Cet appauvrissement des cinq sens déshumanise... Cette vie sans but a pour conséquence la perte de la mémoire (celle des visages, des noms, des sentiments), elle plonge le corps et l’esprit dans l’hébétude la plus totale.
« Pour me concentrer il me faut faire de gros efforts. Réfléchir et penser fatiguent terriblement ».

Les rapports avec son corps, ses désirs, sont transformés, inhibés. La sexualité inexistante, les fouilles à corps, l’homosexualité de circonstance... concourent à vous traumatiser.
« C’est comme si votre corps ne vous appartenait plus. Vous devenez un objet. »

La constatation de l’échec de la répression totale est très présente dans le discours de Christophe.
« Que penserait le citoyen moyen si l’État engageait des sommes importantes pour s’occuper de personnes qui ne méritent que le châtiment ? ».

L’opinion publique n’a pas conscience que n’importe qui peut se retrouver incarcéré du jour au lendemain, que n’importe qui peut être touché par le drame de la prison, de près ou de loin.
« Tôt ou tard, de plus en plus de personnes se devront d’ouvrir les yeux, et là, elles devront se convaincre de l’utilité ou de l’inefficacité de l’incarcération. Car, à l’heure actuelle, rien n’est fait ou presque pour la réinsertion des individus ».

Pour lui la société ne doit pas exclure, mais favoriser une intégration basée
sur le respect de soi même et des autres.
« Ce n’est pas en détruisant les êtres ou en développant chez eux un sentiment de révolte qu’on les soignent. Il faut responsabiliser les personnes détenues en les répartissant par petits groupes afin de les structurer. Il faut y adjoindre des soins psychologiques et psychiatriques pour certains. Il faut développer la semi-liberté pour la réinsertion et faire vivre les individus au contact de la nature. »

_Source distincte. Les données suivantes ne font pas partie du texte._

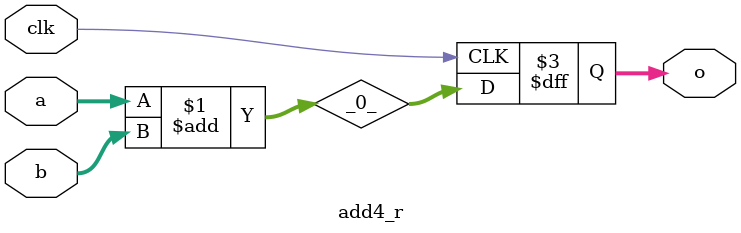
<source format=v>
/* Generated by Yosys 0.16+65 (git sha1 UNKNOWN, gcc 9.4.0-1ubuntu1~20.04.1 -fPIC -Os) */

(* top =  1  *)
module add4_r(a, b, clk, o);
  wire [3:0] _0_;
  (* packed_ranges = 1'h1 *)
  (* unpacked_ranges = 1'h1 *)
  input [3:0] a;
  wire [3:0] a;
  (* packed_ranges = 1'h1 *)
  (* unpacked_ranges = 1'h1 *)
  input [3:0] b;
  wire [3:0] b;
  input clk;
  wire clk;
  (* packed_ranges = 1'h1 *)
  (* unpacked_ranges = 1'h1 *)
  output [3:0] o;
  reg [3:0] o;
  assign _0_ = a + b;
  always @(posedge clk)
    o <= _0_;
endmodule

</source>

Dans la société, il pointe aussi l’individualisme exacerbé des individus, le manque de communication, la non connaissance de ses propres voisins... Il dénonce la désinformation et la surinformation qui déforme la réalité et empêche de véhiculer de vraies idées novatrices pour faire changer la situation.
« Analyser et comprendre le problème de l’incarcération devient urgent car d’une part personne aujourd’hui n’est à l’abri de la vivre et d’autre part, il faut bien penser qu’un jour toutes ces personnes sortiront de prison et qu’il serait préférable pour tous qu’ils ne récidivent pas ! ».